The life-saving tablet
Digital innovation for community health services
"When I was a kid, I saw a report on TV that showed a pregnant woman whose child was misplaced, she went to the hospital and they turned the child around. When my wife was pregnant, I was really scared because I thought I wouldn't know what to do if there was a major issue. Fortunately for us, the community health workers came to register my wife and they helped her access health services until the delivery. And now they continue to monitor my child," says Appolinaire, 26, a farmer living in Djingrakass, a village in the Western Logone province of south-western Chad.

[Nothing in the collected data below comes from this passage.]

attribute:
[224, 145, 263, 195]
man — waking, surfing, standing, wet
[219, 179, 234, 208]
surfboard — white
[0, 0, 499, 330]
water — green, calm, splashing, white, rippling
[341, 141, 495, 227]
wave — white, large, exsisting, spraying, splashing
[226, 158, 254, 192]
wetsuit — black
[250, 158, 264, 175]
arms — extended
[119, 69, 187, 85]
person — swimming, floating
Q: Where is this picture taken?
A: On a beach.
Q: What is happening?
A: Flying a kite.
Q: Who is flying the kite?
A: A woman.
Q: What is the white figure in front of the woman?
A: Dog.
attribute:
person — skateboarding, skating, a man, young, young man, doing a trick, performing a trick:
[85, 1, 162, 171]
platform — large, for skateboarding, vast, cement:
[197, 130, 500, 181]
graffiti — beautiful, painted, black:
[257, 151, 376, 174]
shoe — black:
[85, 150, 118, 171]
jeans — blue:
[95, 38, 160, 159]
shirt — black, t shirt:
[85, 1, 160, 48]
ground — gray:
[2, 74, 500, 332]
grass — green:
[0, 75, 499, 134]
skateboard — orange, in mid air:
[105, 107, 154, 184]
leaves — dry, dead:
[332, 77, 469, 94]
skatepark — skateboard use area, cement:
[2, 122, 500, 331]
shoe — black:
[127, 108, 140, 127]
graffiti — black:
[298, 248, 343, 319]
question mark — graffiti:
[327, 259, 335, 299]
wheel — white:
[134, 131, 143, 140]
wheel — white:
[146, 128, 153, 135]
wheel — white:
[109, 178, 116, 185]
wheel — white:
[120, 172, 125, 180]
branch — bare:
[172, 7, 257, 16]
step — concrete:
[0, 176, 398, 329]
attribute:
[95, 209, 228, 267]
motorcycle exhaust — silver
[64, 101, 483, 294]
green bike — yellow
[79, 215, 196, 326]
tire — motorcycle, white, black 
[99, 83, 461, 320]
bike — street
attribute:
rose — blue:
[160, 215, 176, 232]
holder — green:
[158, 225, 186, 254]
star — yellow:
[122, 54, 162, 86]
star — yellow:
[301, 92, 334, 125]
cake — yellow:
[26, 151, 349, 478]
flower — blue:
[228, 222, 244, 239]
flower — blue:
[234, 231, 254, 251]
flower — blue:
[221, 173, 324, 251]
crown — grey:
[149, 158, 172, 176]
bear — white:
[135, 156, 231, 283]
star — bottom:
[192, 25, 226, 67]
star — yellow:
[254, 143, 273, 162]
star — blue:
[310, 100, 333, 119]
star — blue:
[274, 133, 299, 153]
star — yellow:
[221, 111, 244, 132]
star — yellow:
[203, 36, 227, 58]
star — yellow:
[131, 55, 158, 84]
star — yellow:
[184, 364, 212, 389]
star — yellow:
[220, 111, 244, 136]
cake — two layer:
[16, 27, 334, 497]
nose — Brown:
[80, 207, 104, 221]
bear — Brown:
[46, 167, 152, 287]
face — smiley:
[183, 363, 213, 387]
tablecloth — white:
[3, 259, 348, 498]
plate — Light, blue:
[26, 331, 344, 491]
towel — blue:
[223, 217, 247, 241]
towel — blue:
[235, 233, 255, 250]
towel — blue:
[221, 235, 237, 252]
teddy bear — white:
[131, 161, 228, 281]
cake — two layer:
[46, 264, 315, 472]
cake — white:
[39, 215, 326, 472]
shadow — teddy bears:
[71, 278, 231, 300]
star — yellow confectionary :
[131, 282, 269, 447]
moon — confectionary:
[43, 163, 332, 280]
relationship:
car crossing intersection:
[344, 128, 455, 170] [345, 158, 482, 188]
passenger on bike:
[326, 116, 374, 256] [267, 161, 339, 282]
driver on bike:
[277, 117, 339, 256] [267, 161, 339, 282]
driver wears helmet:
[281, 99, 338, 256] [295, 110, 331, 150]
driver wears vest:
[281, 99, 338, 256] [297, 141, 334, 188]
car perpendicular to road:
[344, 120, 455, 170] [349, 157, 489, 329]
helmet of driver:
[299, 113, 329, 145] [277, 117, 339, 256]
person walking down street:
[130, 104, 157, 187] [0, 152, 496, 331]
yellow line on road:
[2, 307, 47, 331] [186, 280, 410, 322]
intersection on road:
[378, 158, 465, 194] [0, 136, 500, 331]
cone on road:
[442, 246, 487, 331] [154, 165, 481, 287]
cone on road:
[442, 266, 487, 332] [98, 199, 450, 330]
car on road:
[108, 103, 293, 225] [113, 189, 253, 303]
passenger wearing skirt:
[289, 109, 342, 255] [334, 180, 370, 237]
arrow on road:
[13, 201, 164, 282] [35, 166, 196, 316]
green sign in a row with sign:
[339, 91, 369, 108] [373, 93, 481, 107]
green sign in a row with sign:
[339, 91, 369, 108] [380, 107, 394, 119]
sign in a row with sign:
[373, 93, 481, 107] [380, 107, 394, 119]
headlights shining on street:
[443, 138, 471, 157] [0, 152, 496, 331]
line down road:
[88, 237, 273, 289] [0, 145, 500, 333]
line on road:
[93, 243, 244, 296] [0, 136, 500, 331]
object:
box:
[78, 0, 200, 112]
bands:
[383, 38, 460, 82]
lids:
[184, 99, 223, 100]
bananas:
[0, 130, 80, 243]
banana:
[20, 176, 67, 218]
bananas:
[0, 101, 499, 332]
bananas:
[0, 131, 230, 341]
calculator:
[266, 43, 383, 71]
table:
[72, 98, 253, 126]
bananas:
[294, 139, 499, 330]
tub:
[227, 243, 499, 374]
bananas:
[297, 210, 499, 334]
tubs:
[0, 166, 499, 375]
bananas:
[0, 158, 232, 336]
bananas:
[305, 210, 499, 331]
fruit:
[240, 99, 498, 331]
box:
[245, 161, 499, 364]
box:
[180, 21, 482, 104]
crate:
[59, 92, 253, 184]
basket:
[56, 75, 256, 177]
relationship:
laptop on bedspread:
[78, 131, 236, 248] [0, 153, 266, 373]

Djingrakass village, which has more than 2,000 inhabitants, relies for heathcare on the Krim Krim health centre, which is located about 5km away. For the villagers, the distance is long, and they often lack information on essential family practices that can children and their mothers healthy.
Thanks to the Child Friendly Community initiative launched by UNICEF, children and pregnant women are now being monitored in real time. Community health workers, men and women selected in the community, have received basic training to offer an integrated package of promotional, preventive and curative health services. With an important innovation that allows them to be more efficient: a digital register integrated in a tablet that serves as a working tool.

Denis Djonyo, a 32-year-old farmer, married with five children, is one of the six community health workers in Djingrakass. The volunteer regularly gets on his bike and visits families. His digital tablet, in which he has registered more than a hundred babies, mothers and women of childbearing age, sends 'To Do' notifications so he doesn't forget anyone.
Denis counsels pregnant women and encourages them to attend antenatal clinics, helps households arrange transport to the health centre, identifies danger signs in children (including signs of severe acute malnutrition), promotes essential family practices and birth registration, and visits newborns, children or women who have been referred to the health centre.
Since 2017, a total of 118 community health workers have been deployed in the villages linked to the Krim health centre. Bonaventure Woin, the centre's manager, says attendance rates at the centre have more than tripled since the system was set up.
"Thanks to the child-friendly community initiative, mothers are less afraid of dying while giving birth, or of losing their babies, because women and children are followed up by a community health worker free of charge." says Caroline Mamadjibeye, a local resident. The child-friendly community is an experiment that has won over the provincial authorities. They would like to see this initiative extended to all rural and urban communities in order to ensure the health of the population in this province where many preventable diseases, particularly malaria, are rife.